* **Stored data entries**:
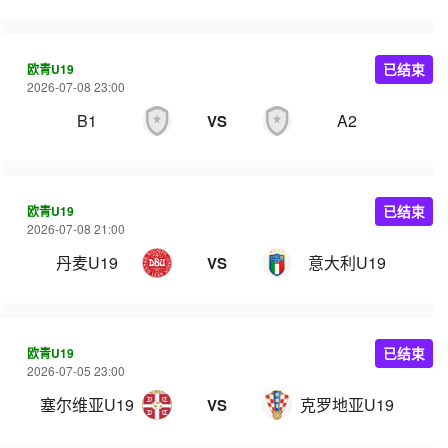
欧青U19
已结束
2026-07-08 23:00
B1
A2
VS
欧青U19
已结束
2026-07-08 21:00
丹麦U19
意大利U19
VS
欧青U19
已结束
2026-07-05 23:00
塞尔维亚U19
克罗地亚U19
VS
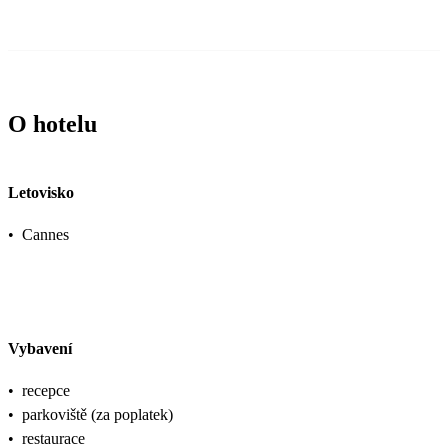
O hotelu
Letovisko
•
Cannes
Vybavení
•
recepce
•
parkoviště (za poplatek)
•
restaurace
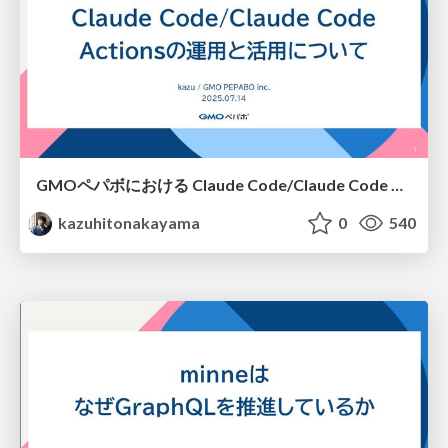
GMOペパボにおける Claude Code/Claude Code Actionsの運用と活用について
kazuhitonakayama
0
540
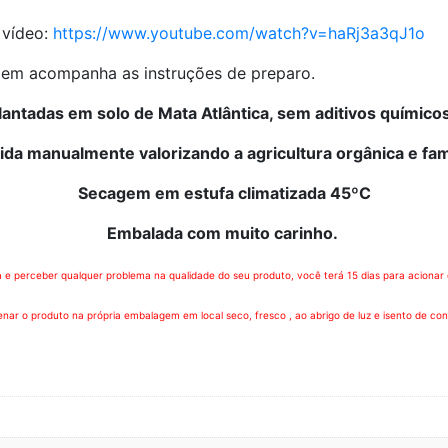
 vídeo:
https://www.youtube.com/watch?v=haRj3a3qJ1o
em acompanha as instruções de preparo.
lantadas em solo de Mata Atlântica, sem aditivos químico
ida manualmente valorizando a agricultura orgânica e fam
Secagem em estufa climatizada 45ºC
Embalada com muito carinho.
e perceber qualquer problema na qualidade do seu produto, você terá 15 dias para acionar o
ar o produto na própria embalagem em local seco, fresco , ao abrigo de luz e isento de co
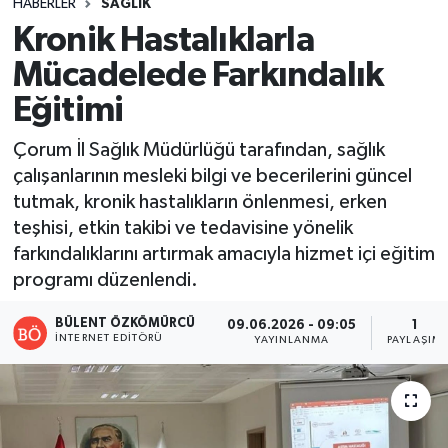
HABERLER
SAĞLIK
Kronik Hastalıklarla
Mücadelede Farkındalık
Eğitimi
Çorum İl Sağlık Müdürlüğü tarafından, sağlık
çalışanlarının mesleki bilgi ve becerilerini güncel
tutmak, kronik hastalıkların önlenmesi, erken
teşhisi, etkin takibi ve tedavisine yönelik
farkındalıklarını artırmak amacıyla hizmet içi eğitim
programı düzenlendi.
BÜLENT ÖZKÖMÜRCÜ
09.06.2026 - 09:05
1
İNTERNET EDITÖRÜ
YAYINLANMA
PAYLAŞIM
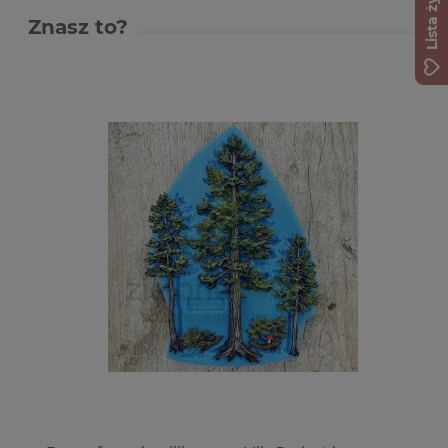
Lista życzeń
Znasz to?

* **To do**: An exact restatement of every record is required. Omit the images.

* **Solution for this task**:
欧青U19
已结束
2026-07-08 23:00
B1
A2
VS
欧青U19
已结束
2026-07-08 21:00
丹麦U19
意大利U19
VS
欧青U19
已结束
2026-07-05 23:00
塞尔维亚U19
克罗地亚U19
VS
O hotelu
Letovisko
•
Cannes
Vybavení
•
recepce
•
parkoviště (za poplatek)
•
restaurace
GMOペパボにおける Claude Code/Claude Code Actionsの運用と活用について
kazuhitonakayama
0
540
 vídeo:
https://www.youtube.com/watch?v=haRj3a3qJ1o
em acompanha as instruções de preparo.
lantadas em solo de Mata Atlântica, sem aditivos químico
ida manualmente valorizando a agricultura orgânica e fam
Secagem em estufa climatizada 45ºC
Embalada com muito carinho.
e perceber qualquer problema na qualidade do seu produto, você terá 15 dias para acionar o
ar o produto na própria embalagem em local seco, fresco , ao abrigo de luz e isento de co
HABERLER
SAĞLIK
Kronik Hastalıklarla
Mücadelede Farkındalık
Eğitimi
Çorum İl Sağlık Müdürlüğü tarafından, sağlık
çalışanlarının mesleki bilgi ve becerilerini güncel
tutmak, kronik hastalıkların önlenmesi, erken
teşhisi, etkin takibi ve tedavisine yönelik
farkındalıklarını artırmak amacıyla hizmet içi eğitim
programı düzenlendi.
BÜLENT ÖZKÖMÜRCÜ
09.06.2026 - 09:05
1
İNTERNET EDITÖRÜ
YAYINLANMA
PAYLAŞIM
Lista życzeń
Znasz to?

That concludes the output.